O Berço e a Ponte – Parte 2

Já por várias vezes expressei o meu apreço pelo Minho, e esta nova visita não foi excepção. Fui novamente muito bem recebido e generosamente alimentado, como só as gentes dessa região o sabem fazer. Além disso, o calor granítico que se fez sentir em Guimarães levou a que a minha esposa se sentisse mais ainda em casa (Mostar é ridiculamente quente, como julgo já ter referido) e ajudou mais ainda à ambientação e criação de ambiente para o jogo do Vitória contra o Zrinjski.

Guimarães faz-se muito bem a pé, e chegar ao estádio foi fácil, pelo que optámos por ir bater terreno. Como chegámos relativamente cedo, fui perguntando aos seguranças por que porta os visitantes entrariam, só para assistirmos à chegada deles, e fomos encaminhados para a entrada em questão. Um segurança muito simpático e solícito achou piada à nossa história, foi metendo conversa e, a alturas tantas, perguntou se gostaríamos de entrar com os adeptos visitantes. Ora, entre passar o jogo na bancada superior para a qual tinha bilhetes (de custo superior, note-se) e em segurança entre os meus conterrâneos, ou entrar na autêntica «jaula» que é a secção dos visitantes com hooligans herzegovinos, a resposta só podia ser uma: sim.

O simpático segurança foi falar com colegas, mas, apesar de toda a boa vontade, viu o caso mal parado. Até que surgiu um responsável do clube que, não menos simpático, proferiu palavras assertivas através do walkie-talkie e nos encaminhou até à temida Porta da Jaula (nome não-oficial), onde os nossos bilhetes foram destruídos e fomos revistados como se a minha esposa levasse petardos na carteira. E então entrámos, misericordiosamente abrigados do sol à sombra da Jaula, que tivemos por nossa inteira conta enquanto o resto do estádio enchia e os visitantes eram escoltados por polícia de choque tão ou mais numerosa do que eles (não deviam ser muito mais de cinquenta, se tanto).

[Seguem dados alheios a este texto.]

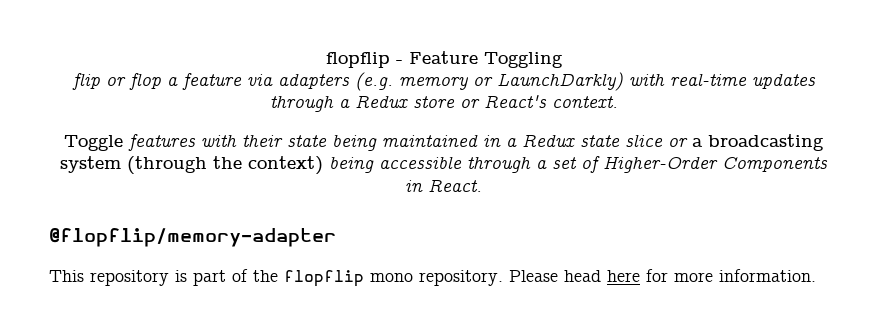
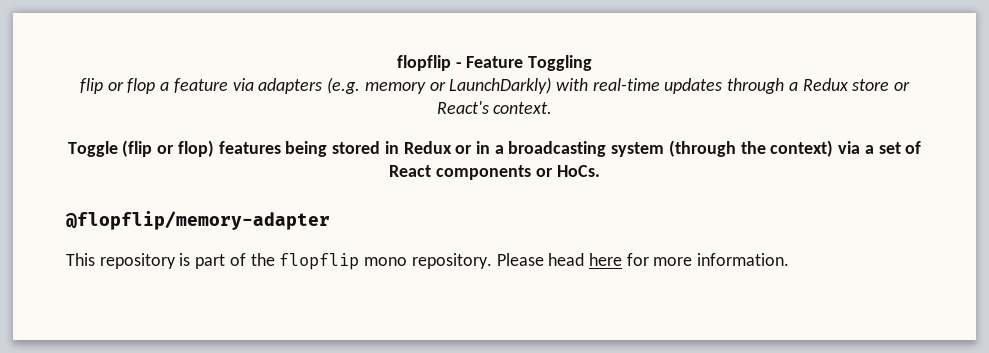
[128,134,688,151] features with their state being maintained in a Redux state slice or -> [122,140,491,157] (flip or flop) features being stored in Redux or in
[329,156,828,173] [405,179,482,192] being accessible through a set of Higher-Order Components in React. -> [838,141,922,154] [389,165,600,180] via a set of React components or HoCs.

Enquanto aguardámos, o treinador-adjunto do Zrinjski (marido da prima da minha esposa) avistou-nos do relvado e veio trocar dois dedos de conversa connosco através da barreira de acrílico. Ao que parecia, não ia sequer ter tempo para um copo mais tarde, porque assim que o jogo acabasse, iam logo pôr-se dali a andar para o Porto para darem início a uma viagem Marselha-Dubrovnik, onde os aguardava um autocarro que os deixaria em Mostar por volta das quatro da matina da madrugada de quinta-feira, para irem doar sangue na manhã seguinte. Porque a vida nos Balcãs é assim.

Entretanto, foram chegando os temidos Ultras Mostar, de entre os quais a minha esposa reconheceu colegas de escola, um antigo pretendente e um primo. Não houve lugar a grande conversa, porém, porque quase todos estavam inteiramente focados na sua missão de fazer valer os parcos números e fazerem o maior ruído possível em apoio à sua equipa. Só um ou outro apoiante menos intenso veio falar connosco, fazendo todos questão de me assegurar que tinha encontrado «o melhor tipo de esposa possível»; tudo gente pachola que rapidamente esgotou a cerveja com álcool, passando daí para a água (oferecendo-nos até alguma) e daí para encher garrafas vazias nas torneiras da casa de banho. As senhoras da banca das bebidas pareciam bem impressionadas com o porte físico de alguns espécimes e disseram que, apesar das histórias de horror que deles ouviram, todos se portavam como «bons moços».

Bons moços a fazerem-se ouvir alto e bom som
Uma boa moça entre bons moços

A história do jogo propriamente dito foi bem mais linear do que este relato divagante, com uns expressivos 3-0 no marcador (incluindo um tento do «traidor» Borevković, que a minha sogra renegou enquanto croata) a ditarem uma vitória inequívoca do clube epónimo. Não ficaram dúvidas quanto à diferença de qualidade e de entrosamento entre ambas as equipas, mas os adeptos do Zrinjski foram incansáveis ao longo dos 90 minutos e, apesar dos reduzidíssimos números, calaram o estádio durante boa parte deles, sem nunca causarem problemas ou faltarem ao respeito aos da casa.

Em suma, um dia bem passado e uma oportunidade única de fazer a minha esposa sentir-se um pouco mais em casa, apesar de ter a sua equipa a jogar fora. Para rematar, vem bem a propósito um dos lemas do clube: ova se ljubav ne može ogradit!